- **WORK REQUEST**:
An exact transcription is needed, starting at the line containing "Ľudia majú rôzne prístupy k" and running through the last line of the records, with every picture left out.

- **DATA SUPPLIED**:
※

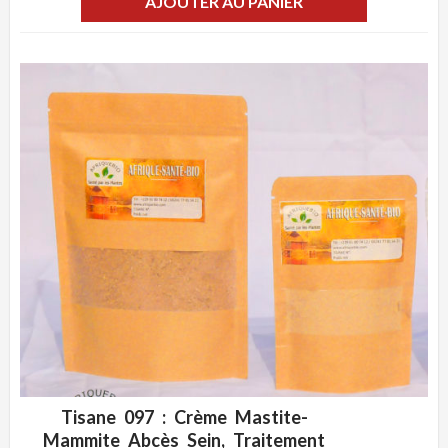
AJOUTER AU PANIER
Tisane 097 : Crème Mastite-
ADD WISHLIST
CLIQUEZ POUR VOIR
Mammite Abcès Sein, Traitement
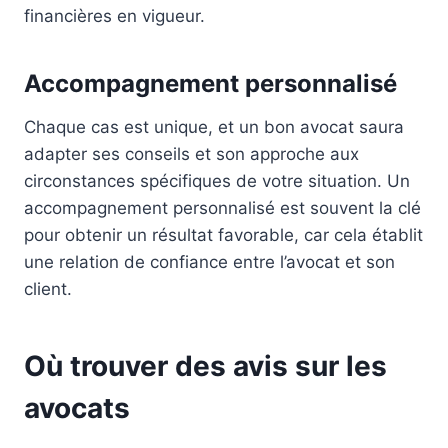
financières en vigueur.
Accompagnement personnalisé
Chaque cas est unique, et un bon avocat saura
adapter ses conseils et son approche aux
circonstances spécifiques de votre situation. Un
accompagnement personnalisé est souvent la clé
pour obtenir un résultat favorable, car cela établit
une relation de confiance entre l’avocat et son
client.
Où trouver des avis sur les
avocats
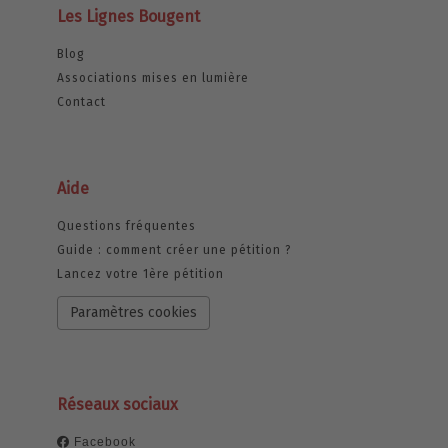
Les Lignes Bougent
Blog
Associations mises en lumière
Contact
Aide
Questions fréquentes
Guide : comment créer une pétition ?
Lancez votre 1ère pétition
Paramètres cookies
Réseaux sociaux
Facebook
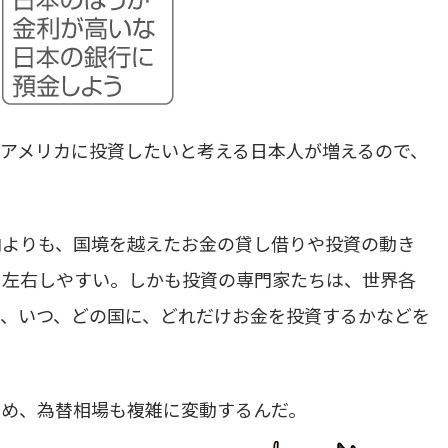
アメリカに投資したいと考える日本人が増えるので、
向よりも、国境を越えたお金の貸し借りや投資の動き
を左右しやすい。しかも投資の専門家たちは、世界各
、いつ、どの国に、どれだけお金を投資するかなどを
ため、為替相場も複雑に変動するんだ。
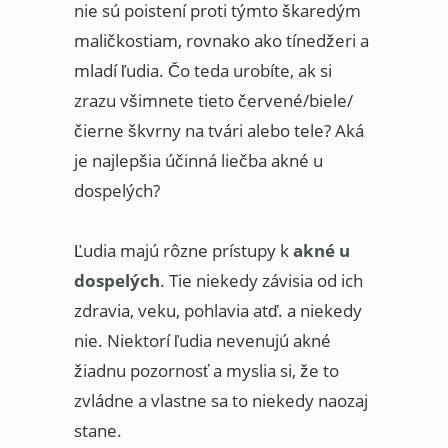
nie sú poistení proti týmto škaredým
maličkostiam, rovnako ako tínedžeri a
mladí ľudia. Čo teda urobíte, ak si
zrazu všimnete tieto červené/biele/
čierne škvrny na tvári alebo tele? Aká
je najlepšia účinná liečba akné u
dospelých?
Ľudia majú rôzne prístupy k
akné u
dospelých
. Tie niekedy závisia od ich
zdravia, veku, pohlavia atď. a niekedy
nie. Niektorí ľudia nevenujú akné
žiadnu pozornosť a myslia si, že to
zvládne a vlastne sa to niekedy naozaj
stane.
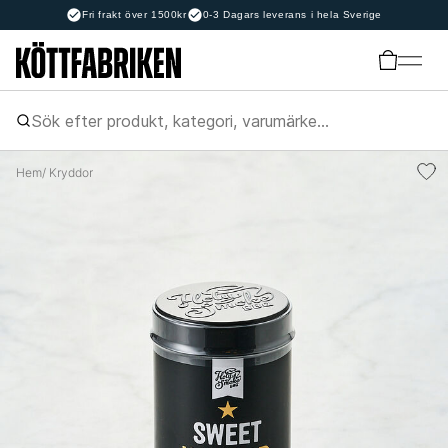
Fri frakt över 1500kr
0-3 Dagars leverans i hela Sverige
Hem
/ Kryddor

※

- **ANSWER**:
Ľudia majú rôzne prístupy k
akné u
dospelých
. Tie niekedy závisia od ich
zdravia, veku, pohlavia atď. a niekedy
nie. Niektorí ľudia nevenujú akné
žiadnu pozornosť a myslia si, že to
zvládne a vlastne sa to niekedy naozaj
stane.
Fri frakt över 1500kr
0-3 Dagars leverans i hela Sverige
Hem
/ Kryddor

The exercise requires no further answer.